## STUDY QUESTIONS:
A – Decide whether each statement agrees with the POPL 2005 announcement below: (i) the hotel reservation deadline is December 21, 2004; (ii) the Aquarium of the Pacific is about a 1/4 mile east of the hotel; (iii) the Queen Mary tour and banquet take place on Friday, January 14th. Answer yes or no for each and quote the deciding words of the announcement.
B – Write out everything in the POPL 2005 announcement below, from "Scope of the" down to "abstractions.".
C – Rewrite the paragraph of the POPL 2005 announcement that begins "The POPL 2005 conference site is" as a list, keeping its main facts.

## SELECTED TEXT:
2004-11-27 Thread David Walker








POPL 2005 Call for Participation



32nd AnnualACM SIGPLAN - SIGACT

Symposium on Principles of Programming Languages 



Long Beach, California

January 12-14, 2005

http://www.cs.princeton.edu/~dpw/popl/05/



Scope of the Conference



The annual Symposium on Principles of Programming Languages
is a forum for the discussion of fundamental principles and important
innovations in the design, definition, analysis, transformation, implementation
and verification of programming languages, programming systems, and programming
abstractions. 



Important Dates



* Hotel reservation deadline: December 21, 2004 

* Reduced fees deadline: December 30, 2004 (11:59 PM,
EST USA)


 - Register at http://www.regmaster.com/popl2005.html 

* Main conference: January 12-14, 2005.

* Affiliated events: January 10-11 and January 15,
2005



Invited Speakers



* Pat Hanrahan (Stanford
 University)

* Rob Pike (Google): Interpreting the Data

* Peter Selinger (University
 of Ottawa):
Programming Languages for Quantum Computing 



Location  Hotel



The POPL 2005 conference site is Hyatt Regency Long Beach, 200 South Pine Avenue,
 Long Beach, CA.
Complete information concerning how to book rooms and travel to Long Beach may be found at
the conference web site (http://www.cs.princeton.edu/~dpw/popl/05/). The
Hyatt Regency is right next to a variety of entertainment areas, including the Shoreline Village,
the Rainbow Harbor, and the Shoreline Marina, which
offer sport fishing, boat rentals, personal boat rentals, shopping, great food
and other diversions. For those wishing to take in some sun this January,
one can walk east from the hotel, about a 1/4 mile, along the Shoreline Marina,
to a large, sandy, public beach. In addition, the remarkable Aquarium of the
Pacific, which houses more than 12,500 animals and offers the possibility of
coming face-to-face or even touching the world's greatest predators, is only a
1/4 mile west. On Thursday January 13th, we will be having a tour and
banquet on the Queen Mary ocean liner. Be sure to reserve your room by
December 21st, 2004 and register for the conference by December 30th, 2004.

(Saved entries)
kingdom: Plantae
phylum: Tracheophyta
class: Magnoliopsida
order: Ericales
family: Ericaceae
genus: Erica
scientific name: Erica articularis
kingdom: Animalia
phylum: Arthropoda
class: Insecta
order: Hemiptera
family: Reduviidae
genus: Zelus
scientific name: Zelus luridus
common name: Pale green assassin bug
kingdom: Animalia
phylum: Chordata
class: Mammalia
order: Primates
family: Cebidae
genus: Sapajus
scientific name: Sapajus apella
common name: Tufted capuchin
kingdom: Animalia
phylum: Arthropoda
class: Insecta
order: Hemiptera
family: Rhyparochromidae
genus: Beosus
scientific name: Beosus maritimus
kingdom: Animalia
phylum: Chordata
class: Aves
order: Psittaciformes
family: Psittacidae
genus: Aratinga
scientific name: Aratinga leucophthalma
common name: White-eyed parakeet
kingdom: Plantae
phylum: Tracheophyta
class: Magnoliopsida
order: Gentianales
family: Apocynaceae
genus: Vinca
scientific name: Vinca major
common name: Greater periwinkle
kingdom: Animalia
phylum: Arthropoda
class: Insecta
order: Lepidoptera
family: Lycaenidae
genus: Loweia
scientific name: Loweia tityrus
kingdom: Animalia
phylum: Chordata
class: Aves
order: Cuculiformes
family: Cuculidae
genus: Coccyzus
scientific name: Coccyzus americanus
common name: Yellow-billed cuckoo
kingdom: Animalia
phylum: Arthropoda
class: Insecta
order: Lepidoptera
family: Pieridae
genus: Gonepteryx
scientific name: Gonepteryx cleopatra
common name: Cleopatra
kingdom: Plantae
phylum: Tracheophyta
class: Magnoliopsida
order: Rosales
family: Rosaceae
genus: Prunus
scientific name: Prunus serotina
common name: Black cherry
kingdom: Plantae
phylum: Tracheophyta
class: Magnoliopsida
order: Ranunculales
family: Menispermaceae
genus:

## ANSWERS TO THE EXERCISES:
A –
(i) Yes: "Hotel reservation deadline: December 21, 2004"
(ii) No: "is only a 1/4 mile west"
(iii) No: "On Thursday January 13th, we will be having a tour and banquet on the Queen Mary ocean liner."

B –
Scope of the Conference



The annual Symposium on Principles of Programming Languages
is a forum for the discussion of fundamental principles and important
innovations in the design, definition, analysis, transformation, implementation
and verification of programming languages, programming systems, and programming
abstractions.

C –
- Conference site: Hyatt Regency Long Beach, 200 South Pine Avenue, Long Beach, CA.
- Room booking and travel information: the conference web site (http://www.cs.princeton.edu/~dpw/popl/05/).
- Next to the hotel: Shoreline Village, Rainbow Harbor and Shoreline Marina, which offer sport fishing, boat rentals, personal boat rentals, shopping, great food and other diversions.
- About 1/4 mile east along the Shoreline Marina: a large, sandy, public beach.
- 1/4 mile west: the Aquarium of the Pacific, which houses more than 12,500 animals.
- Thursday, January 13th: a tour and banquet on the Queen Mary ocean liner.
- Deadlines: reserve a room by December 21st, 2004, and register by December 30th, 2004.